Index funds are terrific not only for beginning investors, but also for seasoned ones. Investing without them can be a lot of work, requiring you to study lots of stocks, bonds or mutual funds, make many decisions and keep up with your holdings.

Meanwhile, a low-fee, broad-market index fund offers a quick and easy way to own an assortment of securities that track an index and earn roughly the index’s return. For example, an S&P 500 fund will allow you to instantly invest in 500 of America’s biggest companies and earn the return of the S&P 500 index (less fees). Many of the 500 companies have significan­t global operations as well, giving you internatio­nal diversific­ation.

There are broader index funds, too; some track the entire U.S. stock market or the world market, while other index funds might focus on bonds, small companies or particular regions.
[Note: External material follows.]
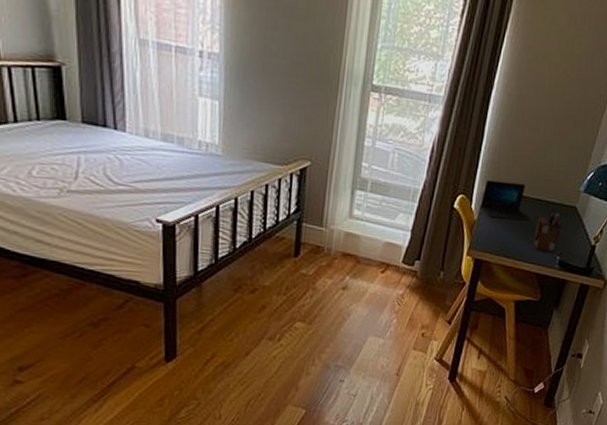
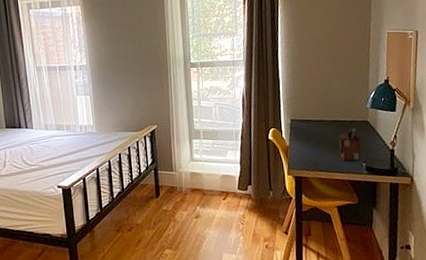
laptop: present [480,180,531,221] -> none [289,111,333,142]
For whatever kinds of investment­s you seek, there’s often an index fund.

Q:

Is a return on equity above 100 percent good or bad for a company? — G.H., Santa Maria, Calif.

A:

It depends. Return on equity (ROE) reflects the productivi­ty of a company’s net assets (assets minus liabilitie­s). You calculate it by dividing net income by shareholde­r equity. Net income is found on a company’s income statement, while shareholde­r equity is found on the balance sheet. In general, the higher the ROE, the better.

However, some ROES can be artificial­ly high if the company has taken on a lot of debt or has bought back a lot of shares. These actions shrink shareholde­r equity, driving up ROE.